Konflik yang terjadi di Suriah membuat harga minyak mentah dunia melonjak semakin mendekati US$100 per barel.
Harga minyak berjangka melonjak hampir 3% pada akhir perdagangan Rabu (Kamis pagi WIB), dipicu penurunan persediaan minyak mentah AS. Lonjakan terjadi setelah sumber-sumber mengisyaratkan eksportir utama Arab Saudi ingin melihat harga minyak mentah lebih dekat ke US$100 per barel.
Arab Saudi akan senang apabila minyak mentah naik menjadi US$80 atau bahkan US$100 per barel. Tiga sumber industri mengatakan, tanda Riyadh tidak akan mencari perubahan pada kesepakatan pemotongan pasokan OPEC dan produsen minyak utama lainnya.
Patokan global, minyak mentah Brent untuk pengiriman Juni naik US$1,90 atau 2,7% ditutup pada level US$73,48 per barel di London ICE Futures Exchange.
Sementara itu, patokan AS, minyak mentah West Texas Intermediate (WTI) untuk penyerahan Mei, naik US$1,95 atau 2,9%, menjadi menetap di US$68,47 per barel di New York Mercantile Exchange, tertinggi sejak akhir 2014.
Harga-harga didukung oleh penurunan stok minyak AS pekan lalu, dengan bensin dan distilasi turun lebih besar dari yang diperkirakan akibat permintaan yang lebih kuat, menurut data dari Badan Informasi Energi AS (EIA).
Sementara persediaan minyak mentah AS turun 1,1 juta barel sebagai akibat dari penurunan 1,3 juta barel per hari dalam impor minyak mentah neto.
"Ini mungkin merupakan salah satu laporan paling bullish dalam beberapa waktu terakhir, dengan penurunan persediaan di semua jenis secara keseluruhan," kata John Kilduff, mitra di Again Capital Management di New York, seperti dilansir Reuters.
"Di luar berita utama, permintaan bensin sangat kuat, hampir seperti musim panas, dan ekspor minyak mentah naik kembali menuju 2 juta barel per hari di 1,75 juta." Pembelian dalam mengantisipasi laporan dimulai Selasa (17/4) malam, kata Brian LaRose, seorang analis teknis dengan United-ICAP.
Pasar juga menemukan dukungan dari harapan bahwa pemotongan produksi Organisasi Negara-Negara Pengekspor Minyak (OPEC) akan dipertahankan.

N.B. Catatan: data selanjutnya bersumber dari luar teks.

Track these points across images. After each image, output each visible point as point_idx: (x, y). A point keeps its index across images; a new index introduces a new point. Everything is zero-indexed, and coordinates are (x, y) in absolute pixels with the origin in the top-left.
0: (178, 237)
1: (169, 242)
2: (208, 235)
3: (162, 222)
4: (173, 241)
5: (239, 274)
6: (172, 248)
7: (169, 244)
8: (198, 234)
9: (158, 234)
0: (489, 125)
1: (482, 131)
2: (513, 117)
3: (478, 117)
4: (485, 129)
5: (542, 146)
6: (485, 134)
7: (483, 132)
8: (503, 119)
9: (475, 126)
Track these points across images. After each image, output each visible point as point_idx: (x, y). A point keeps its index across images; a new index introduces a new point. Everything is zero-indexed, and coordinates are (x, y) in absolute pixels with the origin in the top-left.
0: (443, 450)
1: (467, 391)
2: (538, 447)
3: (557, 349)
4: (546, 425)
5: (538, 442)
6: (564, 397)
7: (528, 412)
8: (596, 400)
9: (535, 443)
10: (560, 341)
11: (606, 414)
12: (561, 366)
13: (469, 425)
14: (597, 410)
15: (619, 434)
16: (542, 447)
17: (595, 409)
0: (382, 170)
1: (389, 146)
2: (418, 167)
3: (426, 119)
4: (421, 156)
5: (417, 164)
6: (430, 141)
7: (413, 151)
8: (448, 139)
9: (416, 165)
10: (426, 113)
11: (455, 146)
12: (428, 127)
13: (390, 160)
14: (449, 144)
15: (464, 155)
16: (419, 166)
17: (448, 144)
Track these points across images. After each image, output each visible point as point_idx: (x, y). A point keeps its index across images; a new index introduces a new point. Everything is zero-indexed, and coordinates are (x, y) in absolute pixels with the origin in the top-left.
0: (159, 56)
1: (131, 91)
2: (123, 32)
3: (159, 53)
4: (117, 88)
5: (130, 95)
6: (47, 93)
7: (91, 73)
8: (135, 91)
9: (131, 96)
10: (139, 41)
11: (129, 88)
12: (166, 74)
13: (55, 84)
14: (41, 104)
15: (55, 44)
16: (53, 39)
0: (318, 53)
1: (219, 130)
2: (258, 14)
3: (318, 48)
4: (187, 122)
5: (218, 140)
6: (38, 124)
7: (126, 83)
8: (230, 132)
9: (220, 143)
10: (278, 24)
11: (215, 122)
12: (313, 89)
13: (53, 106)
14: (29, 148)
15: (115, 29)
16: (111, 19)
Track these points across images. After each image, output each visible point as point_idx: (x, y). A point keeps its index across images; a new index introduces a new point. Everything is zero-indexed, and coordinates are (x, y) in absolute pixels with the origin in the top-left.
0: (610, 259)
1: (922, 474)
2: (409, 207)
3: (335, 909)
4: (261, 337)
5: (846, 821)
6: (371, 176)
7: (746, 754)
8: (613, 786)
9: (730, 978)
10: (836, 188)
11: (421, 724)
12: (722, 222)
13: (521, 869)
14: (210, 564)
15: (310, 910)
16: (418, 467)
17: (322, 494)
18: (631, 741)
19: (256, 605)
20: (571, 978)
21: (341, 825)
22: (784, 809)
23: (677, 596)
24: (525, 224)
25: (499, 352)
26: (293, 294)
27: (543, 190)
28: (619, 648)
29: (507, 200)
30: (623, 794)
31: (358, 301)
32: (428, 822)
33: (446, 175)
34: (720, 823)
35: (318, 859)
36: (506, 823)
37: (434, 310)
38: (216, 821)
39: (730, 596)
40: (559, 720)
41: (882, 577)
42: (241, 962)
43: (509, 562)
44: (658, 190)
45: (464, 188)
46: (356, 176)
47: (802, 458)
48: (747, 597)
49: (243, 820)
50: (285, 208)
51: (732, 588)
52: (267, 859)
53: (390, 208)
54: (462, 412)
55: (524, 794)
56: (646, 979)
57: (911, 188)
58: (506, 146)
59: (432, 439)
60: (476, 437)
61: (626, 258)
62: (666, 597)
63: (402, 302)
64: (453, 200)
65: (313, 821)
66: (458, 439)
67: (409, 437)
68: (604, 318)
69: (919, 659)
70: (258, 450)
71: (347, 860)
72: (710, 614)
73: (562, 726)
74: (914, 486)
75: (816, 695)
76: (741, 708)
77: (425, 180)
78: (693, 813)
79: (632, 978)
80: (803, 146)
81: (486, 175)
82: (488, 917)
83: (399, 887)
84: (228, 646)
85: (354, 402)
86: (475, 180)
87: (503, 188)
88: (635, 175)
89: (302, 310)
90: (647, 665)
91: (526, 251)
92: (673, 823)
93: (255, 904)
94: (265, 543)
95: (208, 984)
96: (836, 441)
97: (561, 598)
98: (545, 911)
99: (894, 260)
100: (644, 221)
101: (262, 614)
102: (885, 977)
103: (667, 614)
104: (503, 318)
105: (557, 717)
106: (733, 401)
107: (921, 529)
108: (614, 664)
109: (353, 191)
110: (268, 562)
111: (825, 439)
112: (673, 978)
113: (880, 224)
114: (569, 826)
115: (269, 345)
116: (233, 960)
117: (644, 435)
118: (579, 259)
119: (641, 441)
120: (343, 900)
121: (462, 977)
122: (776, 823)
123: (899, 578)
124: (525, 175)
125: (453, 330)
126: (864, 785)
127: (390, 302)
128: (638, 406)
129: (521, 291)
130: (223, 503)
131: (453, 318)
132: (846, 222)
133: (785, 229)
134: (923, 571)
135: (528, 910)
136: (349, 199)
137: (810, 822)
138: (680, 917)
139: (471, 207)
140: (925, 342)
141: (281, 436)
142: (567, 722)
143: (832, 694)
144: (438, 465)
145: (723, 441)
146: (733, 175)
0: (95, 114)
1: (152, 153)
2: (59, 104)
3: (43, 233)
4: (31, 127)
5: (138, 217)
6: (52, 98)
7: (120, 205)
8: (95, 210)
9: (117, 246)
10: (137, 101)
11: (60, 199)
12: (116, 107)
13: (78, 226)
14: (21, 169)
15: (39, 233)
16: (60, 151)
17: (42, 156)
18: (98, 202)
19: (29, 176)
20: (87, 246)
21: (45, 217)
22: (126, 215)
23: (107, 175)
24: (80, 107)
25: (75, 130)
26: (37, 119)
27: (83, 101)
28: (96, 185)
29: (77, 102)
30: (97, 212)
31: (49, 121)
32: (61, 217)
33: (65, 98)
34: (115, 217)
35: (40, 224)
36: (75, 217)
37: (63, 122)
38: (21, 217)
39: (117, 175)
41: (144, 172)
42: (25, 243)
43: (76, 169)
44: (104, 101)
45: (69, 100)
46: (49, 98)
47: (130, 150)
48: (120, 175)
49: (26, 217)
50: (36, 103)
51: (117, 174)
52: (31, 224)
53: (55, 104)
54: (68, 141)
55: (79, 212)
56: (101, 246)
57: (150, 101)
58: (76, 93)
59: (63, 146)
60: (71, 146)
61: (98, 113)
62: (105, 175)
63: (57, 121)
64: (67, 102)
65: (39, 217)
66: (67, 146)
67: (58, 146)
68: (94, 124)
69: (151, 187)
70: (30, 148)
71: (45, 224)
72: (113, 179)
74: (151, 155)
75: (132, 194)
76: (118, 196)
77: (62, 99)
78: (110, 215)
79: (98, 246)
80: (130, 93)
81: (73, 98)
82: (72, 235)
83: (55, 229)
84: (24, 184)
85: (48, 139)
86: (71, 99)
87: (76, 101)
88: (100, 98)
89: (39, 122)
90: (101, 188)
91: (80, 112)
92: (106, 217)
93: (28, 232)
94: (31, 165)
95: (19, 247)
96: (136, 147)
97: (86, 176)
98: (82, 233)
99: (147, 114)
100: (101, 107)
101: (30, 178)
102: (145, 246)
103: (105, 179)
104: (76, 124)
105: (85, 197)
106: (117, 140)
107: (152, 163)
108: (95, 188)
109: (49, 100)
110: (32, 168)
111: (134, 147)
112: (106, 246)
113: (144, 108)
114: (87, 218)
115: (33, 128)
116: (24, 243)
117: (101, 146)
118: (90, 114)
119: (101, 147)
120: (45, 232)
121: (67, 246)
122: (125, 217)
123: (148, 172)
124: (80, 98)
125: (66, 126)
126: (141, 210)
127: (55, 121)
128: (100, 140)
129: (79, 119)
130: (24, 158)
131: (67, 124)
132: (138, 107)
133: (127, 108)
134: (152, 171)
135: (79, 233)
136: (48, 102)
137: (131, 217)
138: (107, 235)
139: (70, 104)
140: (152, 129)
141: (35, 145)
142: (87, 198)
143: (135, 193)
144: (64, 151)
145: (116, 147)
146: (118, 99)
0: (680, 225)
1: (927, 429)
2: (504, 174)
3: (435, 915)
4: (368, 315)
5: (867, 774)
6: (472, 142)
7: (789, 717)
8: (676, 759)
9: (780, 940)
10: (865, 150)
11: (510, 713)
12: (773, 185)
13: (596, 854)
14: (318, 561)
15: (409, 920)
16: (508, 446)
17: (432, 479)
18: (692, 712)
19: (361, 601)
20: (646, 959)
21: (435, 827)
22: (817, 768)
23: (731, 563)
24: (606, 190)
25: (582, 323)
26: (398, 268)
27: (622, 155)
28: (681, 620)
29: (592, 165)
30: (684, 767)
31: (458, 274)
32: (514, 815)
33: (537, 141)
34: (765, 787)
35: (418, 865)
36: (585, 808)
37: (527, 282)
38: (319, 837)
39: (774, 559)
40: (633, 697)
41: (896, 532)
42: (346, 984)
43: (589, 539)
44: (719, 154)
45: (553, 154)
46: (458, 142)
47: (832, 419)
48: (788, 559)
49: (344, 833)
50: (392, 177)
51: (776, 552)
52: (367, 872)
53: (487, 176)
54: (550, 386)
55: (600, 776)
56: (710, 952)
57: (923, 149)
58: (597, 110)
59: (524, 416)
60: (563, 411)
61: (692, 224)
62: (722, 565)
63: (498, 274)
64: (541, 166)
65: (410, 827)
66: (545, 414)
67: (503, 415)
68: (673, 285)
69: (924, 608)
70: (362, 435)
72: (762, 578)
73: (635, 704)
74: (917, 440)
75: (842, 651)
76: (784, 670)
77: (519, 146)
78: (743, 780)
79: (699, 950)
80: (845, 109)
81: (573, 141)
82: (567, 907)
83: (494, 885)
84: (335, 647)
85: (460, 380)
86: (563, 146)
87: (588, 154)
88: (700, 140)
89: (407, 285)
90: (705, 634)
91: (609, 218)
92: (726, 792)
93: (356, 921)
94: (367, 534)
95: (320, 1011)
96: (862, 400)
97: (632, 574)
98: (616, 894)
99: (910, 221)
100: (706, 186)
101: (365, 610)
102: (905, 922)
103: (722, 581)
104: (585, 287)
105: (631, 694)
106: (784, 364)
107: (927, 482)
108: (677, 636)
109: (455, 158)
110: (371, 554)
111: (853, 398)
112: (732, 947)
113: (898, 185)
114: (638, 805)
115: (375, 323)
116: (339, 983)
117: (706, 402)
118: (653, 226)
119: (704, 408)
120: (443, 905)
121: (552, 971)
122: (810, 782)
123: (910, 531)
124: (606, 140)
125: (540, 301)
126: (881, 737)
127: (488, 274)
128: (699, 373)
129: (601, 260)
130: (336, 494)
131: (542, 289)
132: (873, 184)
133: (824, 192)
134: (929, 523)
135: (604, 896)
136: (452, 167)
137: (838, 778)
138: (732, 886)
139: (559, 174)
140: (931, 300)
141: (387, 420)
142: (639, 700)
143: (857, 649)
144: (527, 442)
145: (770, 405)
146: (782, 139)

OPEC dan 10 produsen saingnya telah mengekang produksi 1,8 juta barel per hari sejak Januari 2017 dan berjanji untuk melakukannya hingga akhir tahun ini.
Komite tingkat menteri OPEC yang bertugas memantau kesepakatan pasokan dengan negara-negara non-OPEC, yang dipimpin oleh Rusia, akan bertemu di kota Jeddah pada Jumat (21/4).
"Meskipun harga minyak lebih dari US$70 per barel dan fakta bahwa kelebihan pasokan telah dihapus, penghapusan bertahap dari pemotongan produksi tidak akan menjadi agenda," kata analis minyak Commerzbank, Carsten Fritsch.
Minyak telah didukung oleh persepsi di kalangan investor bahwa ketegangan di Timur Tengah dapat menyebabkan gangguan pasokan, termasuk sanksi AS yang diperbarui terhadap Iran, serta penurunan produksi di Venezuela yang dilanda krisis.
Bank Belanda ING mengatakan dalam sebuah catatan kepada para kliennya bahwa Brent telah naik kembali di atas US$70 pada April "karena risiko-risiko geopolitik bersama dengan beberapa perkembangan yang secara fundamental bullish di pasar".
ING menaikkan perkiraan harga rata-rata 2018 untuk Brent menjadi US$66,50 dari US$60,25, dan perkiraan WTI 2018 menjadi US$62,50 dari US$57,75.
Namun demikian, untuk tahun depan, ING memperkirakan harga lebih rendah karena meningkatnya produksi minyak mentah AS, yang melonjak seperempat sejak pertengahan 2016.